The judge, Sheri Roman of state Supreme Court, said that the evidence was “legally sufficient” to support the charges against Council Member Dennis Gallagher, a Republican of Queens. And she said she would permit Queens prosecutors to convene a new grand jury to hear evidence again. The Queens district attorney, Richard Brown, said his office would do so.
But Judge Roman said that the present indictment, which accuses Mr. Gallagher of raping a woman last summer at his Queens campaign office, must be thrown out because of the types of questions prosecutors had asked Mr. Gallagher, who testified before the grand jury.
The decision offers a rare glimpse inside the grand jury room. At issue are a series of questions an assistant district attorney asked Mr. Gallagher about his marital status and his position as a City Council member.
The questions were far afield and were “an attempt to create improper inferences in the minds of the Grand Jurors,” the decision said.

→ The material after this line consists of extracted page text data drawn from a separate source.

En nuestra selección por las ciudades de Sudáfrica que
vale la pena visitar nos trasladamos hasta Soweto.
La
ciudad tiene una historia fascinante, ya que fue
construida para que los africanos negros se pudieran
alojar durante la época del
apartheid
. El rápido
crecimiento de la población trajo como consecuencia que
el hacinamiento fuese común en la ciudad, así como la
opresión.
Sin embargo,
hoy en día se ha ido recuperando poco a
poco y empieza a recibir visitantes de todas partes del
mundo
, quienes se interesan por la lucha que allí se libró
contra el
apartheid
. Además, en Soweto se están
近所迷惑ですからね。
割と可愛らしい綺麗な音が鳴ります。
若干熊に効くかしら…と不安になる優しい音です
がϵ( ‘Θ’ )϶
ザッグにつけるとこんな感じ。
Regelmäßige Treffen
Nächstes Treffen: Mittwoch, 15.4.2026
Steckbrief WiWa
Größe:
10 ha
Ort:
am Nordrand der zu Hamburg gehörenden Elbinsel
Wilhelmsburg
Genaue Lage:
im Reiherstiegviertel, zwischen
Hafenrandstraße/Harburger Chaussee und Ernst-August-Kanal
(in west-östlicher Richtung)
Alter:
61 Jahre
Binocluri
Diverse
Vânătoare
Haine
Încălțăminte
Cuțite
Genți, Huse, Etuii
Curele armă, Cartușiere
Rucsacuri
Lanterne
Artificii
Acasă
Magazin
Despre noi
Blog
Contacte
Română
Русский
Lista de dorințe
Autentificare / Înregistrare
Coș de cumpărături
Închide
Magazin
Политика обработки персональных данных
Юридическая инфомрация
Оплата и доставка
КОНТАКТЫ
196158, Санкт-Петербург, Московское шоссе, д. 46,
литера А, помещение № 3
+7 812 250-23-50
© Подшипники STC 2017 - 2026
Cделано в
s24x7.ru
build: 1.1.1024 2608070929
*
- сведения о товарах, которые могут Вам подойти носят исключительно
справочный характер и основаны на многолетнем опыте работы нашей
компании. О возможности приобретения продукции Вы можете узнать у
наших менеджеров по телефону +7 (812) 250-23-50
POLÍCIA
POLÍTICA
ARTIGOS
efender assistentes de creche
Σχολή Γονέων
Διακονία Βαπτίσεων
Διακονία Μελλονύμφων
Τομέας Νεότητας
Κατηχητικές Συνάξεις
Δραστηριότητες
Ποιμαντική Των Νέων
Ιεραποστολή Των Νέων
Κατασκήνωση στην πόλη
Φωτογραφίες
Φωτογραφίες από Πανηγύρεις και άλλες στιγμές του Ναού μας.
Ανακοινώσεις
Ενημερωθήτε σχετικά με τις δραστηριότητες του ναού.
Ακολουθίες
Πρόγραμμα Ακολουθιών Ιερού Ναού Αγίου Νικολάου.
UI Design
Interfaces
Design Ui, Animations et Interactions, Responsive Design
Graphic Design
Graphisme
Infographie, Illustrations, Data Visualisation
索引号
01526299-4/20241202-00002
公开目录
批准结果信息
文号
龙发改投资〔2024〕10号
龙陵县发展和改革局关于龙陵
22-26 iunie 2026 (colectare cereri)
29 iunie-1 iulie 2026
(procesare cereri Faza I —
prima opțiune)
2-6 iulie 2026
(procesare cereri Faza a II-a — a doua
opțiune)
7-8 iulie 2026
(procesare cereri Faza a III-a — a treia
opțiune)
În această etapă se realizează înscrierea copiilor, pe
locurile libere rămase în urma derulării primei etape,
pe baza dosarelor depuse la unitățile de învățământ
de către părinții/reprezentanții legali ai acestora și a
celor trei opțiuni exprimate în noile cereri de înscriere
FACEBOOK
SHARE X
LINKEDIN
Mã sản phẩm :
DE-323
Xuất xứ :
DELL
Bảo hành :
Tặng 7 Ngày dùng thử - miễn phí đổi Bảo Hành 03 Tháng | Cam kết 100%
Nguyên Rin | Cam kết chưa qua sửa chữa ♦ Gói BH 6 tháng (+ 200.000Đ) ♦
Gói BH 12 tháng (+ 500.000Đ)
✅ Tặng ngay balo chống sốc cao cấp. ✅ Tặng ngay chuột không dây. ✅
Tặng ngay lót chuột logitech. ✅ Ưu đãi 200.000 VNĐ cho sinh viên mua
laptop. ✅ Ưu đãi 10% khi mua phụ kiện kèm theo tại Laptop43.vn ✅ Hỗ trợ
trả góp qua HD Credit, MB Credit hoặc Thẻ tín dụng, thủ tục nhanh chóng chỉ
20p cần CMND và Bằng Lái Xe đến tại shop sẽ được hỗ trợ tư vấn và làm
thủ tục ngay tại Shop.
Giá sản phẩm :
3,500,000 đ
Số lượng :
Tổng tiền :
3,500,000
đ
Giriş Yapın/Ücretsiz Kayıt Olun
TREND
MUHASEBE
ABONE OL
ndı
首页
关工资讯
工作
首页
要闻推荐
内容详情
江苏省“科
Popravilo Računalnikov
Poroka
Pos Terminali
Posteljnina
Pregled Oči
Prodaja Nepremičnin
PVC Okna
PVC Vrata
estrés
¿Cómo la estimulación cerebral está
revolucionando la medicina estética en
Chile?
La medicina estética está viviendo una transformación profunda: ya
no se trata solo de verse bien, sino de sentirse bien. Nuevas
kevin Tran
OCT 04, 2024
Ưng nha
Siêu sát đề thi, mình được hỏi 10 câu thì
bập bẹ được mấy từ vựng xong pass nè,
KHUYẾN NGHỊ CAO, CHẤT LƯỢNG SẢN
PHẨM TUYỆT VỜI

At the time, the line of questioning had struck at least one grand juror as improper. The decision notes that one grand juror told the lead prosecutor, Kenneth Appelbaum, that there had been “an attempt to make (Mr. Gallagher) look foolish” by asking “disparaging questions.” The grand juror, who is not identified, had asked Mr. Appelbaum, one of several prosecutors who presented evidence, whether a judge should be consulted about the line of questioning.
At times, prosecutors had asked Mr. Gallagher about whether he continued to have sexual relations with his wife, from whom he was separated at the time. At another point, a prosecutor asked who had paid “for the carpet you had sex on?”
Judge Roman also took issue with questions about whether Mr. Gallagher had “an elevated responsibility as a role model.” Those questions, Judge Roman suggested, would seem to encourage grand jurors to treat Mr. Gallagher differently than another person in deciding whether to indict.
“The prosecutor created an unfair inference that in evaluating the defendant’s testimony and his credibility, the Grand Jury should apply a more stringent standard than the law actually imposes,” the decision states.
Judge Roman notes that her concerns mirror those of the unidentified grand juror who questioned Mr. Appelbaum about the propriety of the questions. She quotes the grand juror as asking prosecutors directly: “What does this have to do with this case?”
In a terse statement, the district attorney did not challenge any aspect of Judge Roman’s decision. Mr. Brown, himself a former judge, said “the matter will be re-presented to another Grand Jury before which the defendant can once again, if he be so advised, testify.”
It is unusual for prosecutors to take such an aggressive line of questioning before a grand jury. Unlike a verdict at trial, which requires unanimity, an indictment only requires 12 votes from a grand jury, on which 23 jurors sit.
Mr. Gallagher has said the sex, which occurred on July 8, was consensual. He met the woman that afternoon at a bar in Middle Village, Queens.
“We maintained the integrity of the grand jury proceedings were severely impaired by, among other things, the improper questioning of Councilman Gallagher,” Mr. Gallagher’s current attorney, Benjamin Brafman, told the New York Times. “Judge Roman agreed completely and to her credit and to the credit of her personal integrity and intellectual honestly, she dismissed all the charges.”
Mr. Gallagher, who is free on bail since being indicted last August, was voted out of his leadership posts by the City Council.